Hi!
I can’t speak for your friend, but as a former atheist who brcame a Christian (albeit a very mediocre one) I feel like I can see both sides of this so perhaps I can offer a perspective that might help you understand each other better.
When I was an atheist, I assumed that anyone who didn’t care for the kinds of jokes you mentioned was worried that God would zap them with a lightning bolt.
Now I see it a little differently: if you see something as being of great importance, then it simply feels off / wrong / weird / missing the point to treat it as if it’s of little or no importance. In a word, it feels cringe. If such a project holds no allure for you, then you’re not missing much by sitting it out.
Not to harsh on your sense of humor, but I hope it might help to understand your friend better.
If an atheist has a weak explanation of religiosity, perhaps that atheist gets infected with religion.
It shouldn't come as great revelation, to an atheist, that to those infected with a mind virus it "feels cringe" when anything attacks the virus. That's its whole mechanism of action, its fangs.
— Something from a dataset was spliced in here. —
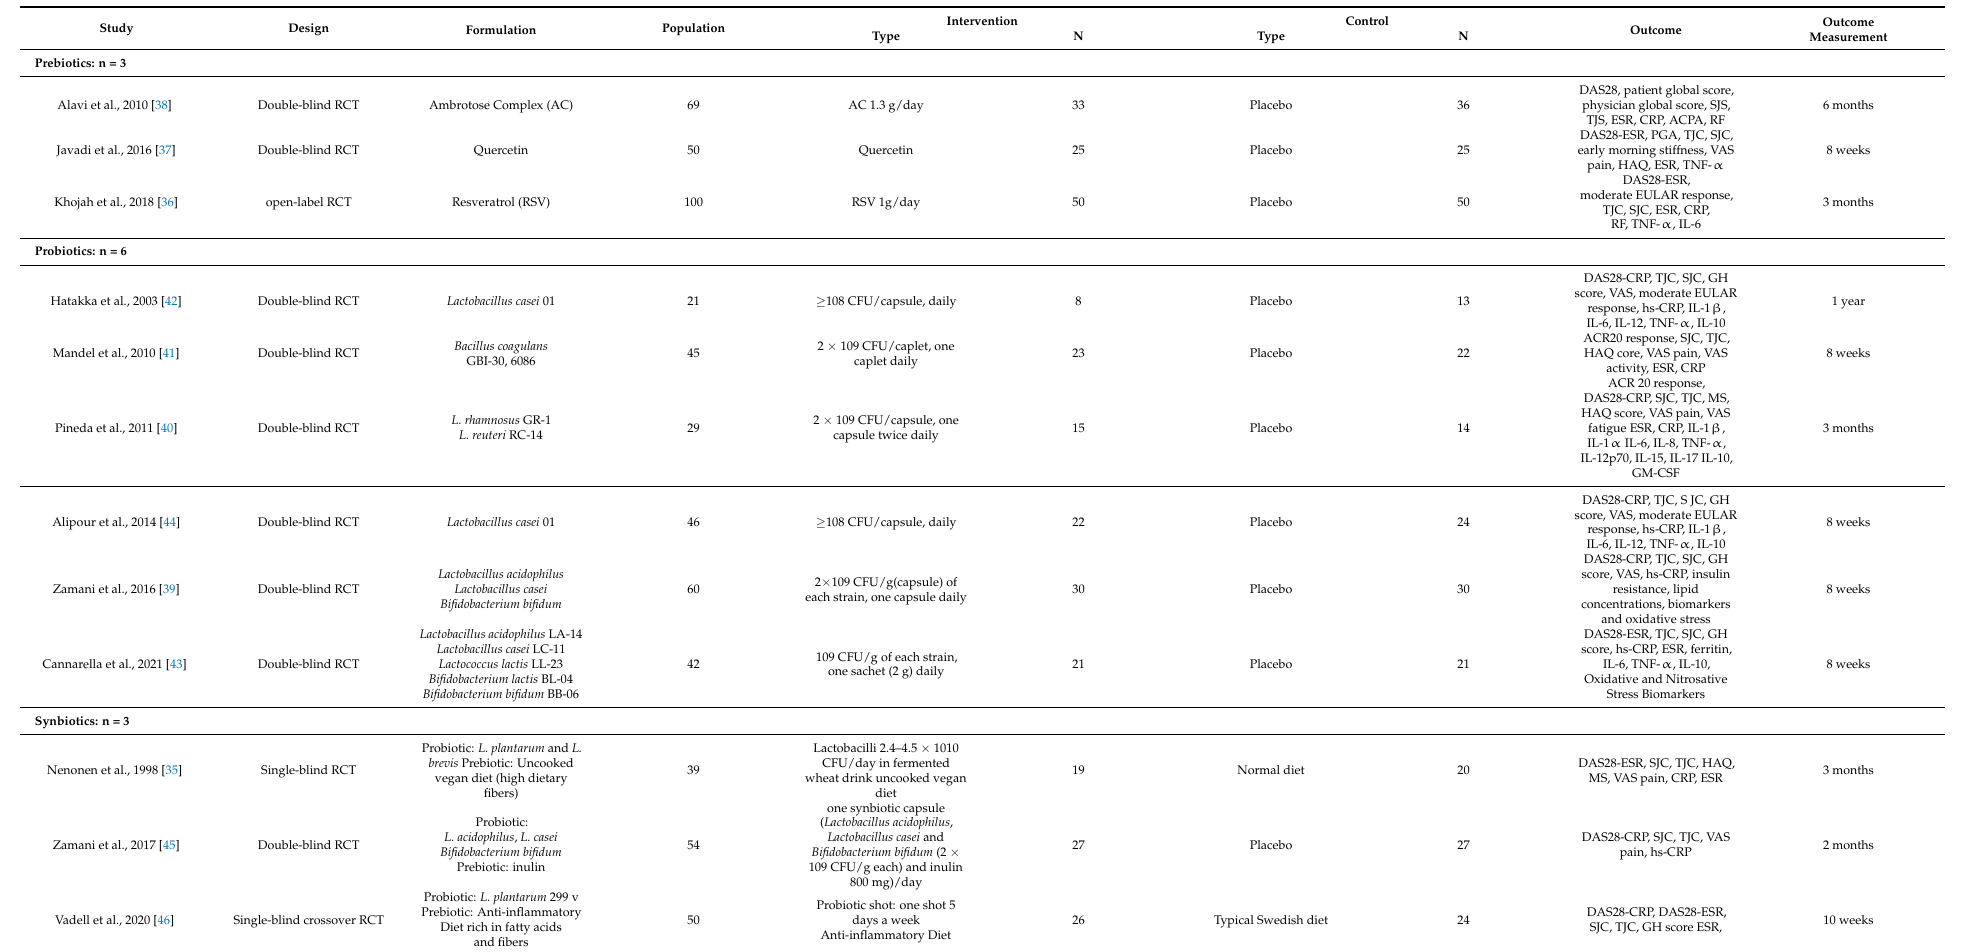
Table 2. Study characteristics of the 12 studies included in the systematic review sorted by microecological regulators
Besides, there's things like faith healing, and gospel churches, and the phrase "religious ecstacy", and all these other signs of the religious getting off on religion, so it should be obvious that they're defending something that feels precious, and are not merely terrorized.
However, if the atheist instead made a shallow assumption that religiosity is simple fear of a smiting bogeyman god, then it would come as a revelation that the religious are in fact having euphoric feelings, and this might be mistaken by the now ex-atheist for divine revelation of the way and the truth and the light, as the fangs sink in.